- TASK DETAILS:
Could you please find each line in the records that contains the word "https" and copy it?

- EXTRACTED INFORMATION:
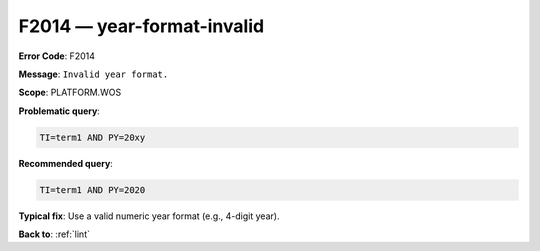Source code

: .. _F2014:

F2014 — year-format-invalid
===========================

**Error Code**: F2014

**Message**: ``Invalid year format.``

**Scope**: PLATFORM.WOS

**Problematic query**:

.. code-block:: text

    TI=term1 AND PY=20xy

**Recommended query**:

.. code-block:: text

    TI=term1 AND PY=2020

**Typical fix**: Use a valid numeric year format (e.g., 4-digit year).

**Back to**: :ref:`lint`
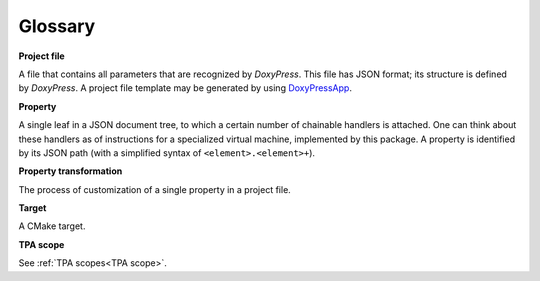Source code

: Glossary
--------

**Project file**

A file that contains all parameters that are recognized by `DoxyPress`. This
file has JSON format; its structure is defined by `DoxyPress`. A project file
template may be generated by using DoxyPressApp_.

.. _DoxyPressApp: https://github.com/copperspice/doxypressapp

.. _property-reference-label:

**Property**

A single leaf in a JSON document tree, to which a certain number of chainable
handlers is attached. One can think about these handlers as of instructions
for a specialized virtual machine, implemented by this package. A property is
identified by its JSON path (with a simplified syntax of
``<element>.<element>+``).

**Property transformation**

The process of customization of a single property in a project file.

**Target**

A CMake target.

**TPA scope**

See :ref:`TPA scopes<TPA scope>`.
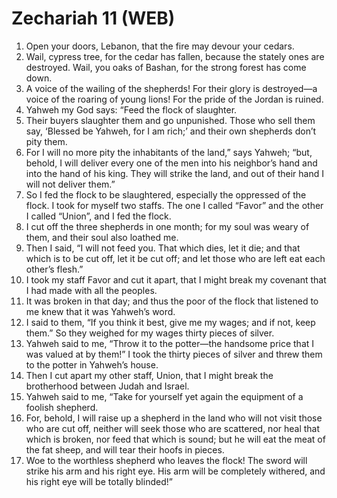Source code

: * Zechariah 11 (WEB)
:PROPERTIES:
:ID: WEB/38-ZEC11
:END:

1. Open your doors, Lebanon, that the fire may devour your cedars.
2. Wail, cypress tree, for the cedar has fallen, because the stately ones are destroyed. Wail, you oaks of Bashan, for the strong forest has come down.
3. A voice of the wailing of the shepherds! For their glory is destroyed—a voice of the roaring of young lions! For the pride of the Jordan is ruined.
4. Yahweh my God says: “Feed the flock of slaughter.
5. Their buyers slaughter them and go unpunished. Those who sell them say, ‘Blessed be Yahweh, for I am rich;’ and their own shepherds don’t pity them.
6. For I will no more pity the inhabitants of the land,” says Yahweh; “but, behold, I will deliver every one of the men into his neighbor’s hand and into the hand of his king. They will strike the land, and out of their hand I will not deliver them.”
7. So I fed the flock to be slaughtered, especially the oppressed of the flock. I took for myself two staffs. The one I called “Favor” and the other I called “Union”, and I fed the flock.
8. I cut off the three shepherds in one month; for my soul was weary of them, and their soul also loathed me.
9. Then I said, “I will not feed you. That which dies, let it die; and that which is to be cut off, let it be cut off; and let those who are left eat each other’s flesh.”
10. I took my staff Favor and cut it apart, that I might break my covenant that I had made with all the peoples.
11. It was broken in that day; and thus the poor of the flock that listened to me knew that it was Yahweh’s word.
12. I said to them, “If you think it best, give me my wages; and if not, keep them.” So they weighed for my wages thirty pieces of silver.
13. Yahweh said to me, “Throw it to the potter—the handsome price that I was valued at by them!” I took the thirty pieces of silver and threw them to the potter in Yahweh’s house.
14. Then I cut apart my other staff, Union, that I might break the brotherhood between Judah and Israel.
15. Yahweh said to me, “Take for yourself yet again the equipment of a foolish shepherd.
16. For, behold, I will raise up a shepherd in the land who will not visit those who are cut off, neither will seek those who are scattered, nor heal that which is broken, nor feed that which is sound; but he will eat the meat of the fat sheep, and will tear their hoofs in pieces.
17. Woe to the worthless shepherd who leaves the flock! The sword will strike his arm and his right eye. His arm will be completely withered, and his right eye will be totally blinded!”
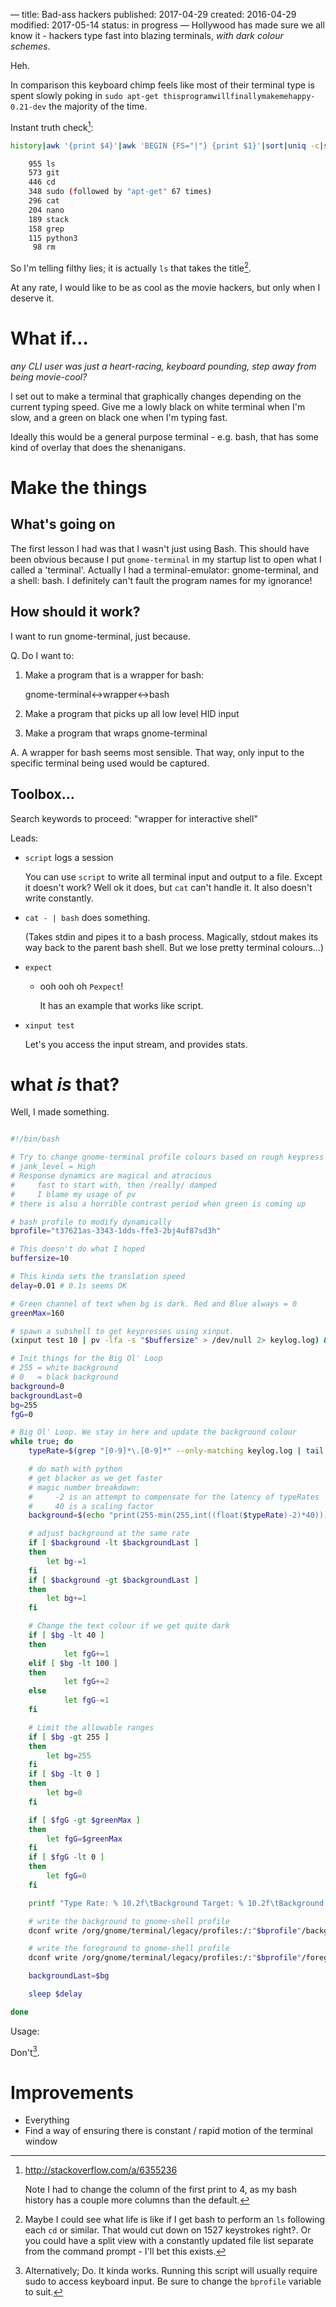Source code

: ---
title: Bad-ass hackers
published: 2017-04-29
created: 2016-04-29
modified: 2017-05-14
status: in progress
---
Hollywood has made sure we all know it - hackers type fast into blazing terminals, /with dark colour schemes/.

Heh.

In comparison this keyboard chimp feels like most of their terminal type is spent slowly poking in =sudo apt-get thisprogramwillfinallymakemehappy-0.21-dev= the majority of the time.

Instant truth check[2]:
  #+BEGIN_SRC bash
  history|awk '{print $4}'|awk 'BEGIN {FS="|"} {print $1}'|sort|uniq -c|sort -rn|head -30

      955 ls
      573 git
      446 cd
      348 sudo (followed by "apt-get" 67 times)
      296 cat
      204 nano
      189 stack
      158 grep
      115 python3
       98 rm
  #+END_SRC

 So I'm telling filthy lies; it is actually =ls= that takes the title[3].

  At any rate, I would like to be as cool as the movie hackers, but only when I deserve it. 

[3] Maybe I could see what life is like if I get bash to perform an =ls= following each =cd= or similar. That would cut down on 1527 keystrokes right?. Or you could have a split view with a constantly updated file list separate from the command prompt - I'll bet this exists.

[2] http://stackoverflow.com/a/6355236

Note I had to change the column of the first print to 4, as my bash history has a couple more columns than the default.

* What if...
/any CLI user was just a heart-racing, keyboard pounding, step away from being movie-cool?/

I set out to make a terminal that graphically changes depending on the current typing speed. Give me a lowly black on white terminal when I'm slow, and a green on black one when I'm typing fast.

Ideally this would be a general purpose terminal - e.g. bash, that has some kind of overlay that does the shenanigans. 
* Make the things
** What's going on
 The first lesson I had was that I wasn't just using Bash.
 This should have been obvious because I put =gnome-terminal= in my startup list to open what I called a 'terminal'. Actually I had a terminal-emulator: gnome-terminal, and a shell: bash.
 I definitely can't fault the program names for my ignorance!
** How should it work?
 I want to run gnome-terminal, just because.

#  gnome-terminal starts bash, then passes input to it, and receives output from it.
Q. Do I want to:
 1) Make a program that is a wrapper for bash:

     gnome-terminal<->wrapper<->bash

 2) Make a program that picks up all low level HID input
 3) Make a program that wraps gnome-terminal


A. A wrapper for bash seems most sensible. That way, only input to the specific terminal being used would be captured.
** Toolbox...
Search keywords to proceed: "wrapper for interactive shell"

Leads:
 - =script= logs a session

    You can use =script= to write all terminal input and output to a file. Except it doesn't work? Well ok it does, but =cat= can't handle it. It also doesn't write constantly.

 - =cat - | bash= does something.

    (Takes stdin and pipes it to a bash process.
    Magically, stdout makes its way back to the parent bash shell. But we lose pretty terminal colours...)

 - =expect=
   - ooh ooh oh =Pexpect=!

      It has an example that works like script.

 - =xinput test=
    
    Let's you access the input stream, and provides stats.


# good infos https://www.lifewire.com/subshells-in-bash-scripts-2200581
# echo "pv has other uses too!" | pv -q -L 5

* COMMENT working
Q. How does input get to gnome-terminal?

A. Something something subshell

 I can open a bash subshell by opening gnome-terminal (opens interactive bash session) and running =bash=. It then runs like a normal interactive bash shell, I can exit it with, well, uh, waddyaknow, it's =exit=. If I run a bash subsession, I need to make sure the input gets there and the output gets out to the terminal emulator.

* COMMENT How to change colour
This will mean sending commands to some aspect of gnome-terminal.
Following:
https://unix.stackexchange.com/questions/133914/set-gnome-terminal-background-text-color-from-bash-script


* what /is/ that?

Well, I made something.

#+BEGIN_SRC bash

#!/bin/bash

# Try to change gnome-terminal profile colours based on rough keypress rate
# jank_level = High
# Response dynamics are magical and atrocious
#     fast to start with, then /really/ damped
#     I blame my usage of pv
# there is also a horrible contrast period when green is coming up

# bash profile to modify dynamically
bprofile="t37621as-3343-1dds-ffe3-2bj4uf87sd3h"

# This doesn't do what I hoped
buffersize=10

# This kinda sets the translation speed
delay=0.01 # 0.1s seems OK

# Green channel of text when bg is dark. Red and Blue always = 0
greenMax=160

# spawn a subshell to get keypresses using xinput.
(xinput test 10 | pv -lfa -s "$buffersize" > /dev/null 2> keylog.log) &

# Init things for the Big Ol' Loop
# 255 = white background
# 0   = black background
background=0
backgroundLast=0
bg=255
fgG=0

# Big Ol' Loop. We stay in here and update the background colour
while true; do
	typeRate=$(grep "[0-9]*\.[0-9]*" --only-matching keylog.log | tail -1)

	# do math with python
	# get blacker as we get faster
	# magic number breakdown:
	#     -2 is an attempt to compensate for the latency of typeRates
	#     40 is a scaling factor
	background=$(echo "print(255-min(255,int((float($typeRate)-2)*40)))" | python)
	
	# adjust background at the same rate
	if [ $background -lt $backgroundLast ]
	then
		let bg-=1
	fi
	if [ $background -gt $backgroundLast ]
	then
		let bg+=1
	fi

	# Change the text colour if we get quite dark
	if [ $bg -lt 40 ]
	then
	        let fgG+=1
	elif [ $bg -lt 100 ]
	then
	        let fgG+=2
	else
	        let fgG-=1
	fi

	# Limit the allowable ranges
	if [ $bg -gt 255 ]
	then
		let bg=255
	fi
	if [ $bg -lt 0 ]
	then
		let bg=0
	fi

	if [ $fgG -gt $greenMax ]
	then
		let fgG=$greenMax
	fi
	if [ $fgG -lt 0 ]
	then
		let fgG=0
	fi

	printf "Type Rate: % 10.2f\tBackground Target: % 10.2f\tBackground Current: % 10.2f\tForeground G: % 10.2f\n" "$typeRate" "$background" "$bg" "$fgG"

	# write the background to gnome-shell profile
	dconf write /org/gnome/terminal/legacy/profiles:/:"$bprofile"/background-color "'rgb($bg,$bg,$bg)'"

	# write the foreground to gnome-shell profile
	dconf write /org/gnome/terminal/legacy/profiles:/:"$bprofile"/foreground-color "'rgb(0,$fgG,0)'"

	backgroundLast=$bg

	sleep $delay

done

#+END_SRC

Usage:

Don't[4].

[4] Alternatively; Do. It kinda works. Running this script will usually require sudo to access keyboard input. Be sure to change the =bprofile= variable to suit.

* Improvements

- Everything
- Find a way of ensuring there is constant / rapid motion of the terminal window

- ANSWER BOX:
.. _DoxyPressApp: https://github.com/copperspice/doxypressapp
# good infos https://www.lifewire.com/subshells-in-bash-scripts-2200581
https://unix.stackexchange.com/questions/133914/set-gnome-terminal-background-text-color-from-bash-script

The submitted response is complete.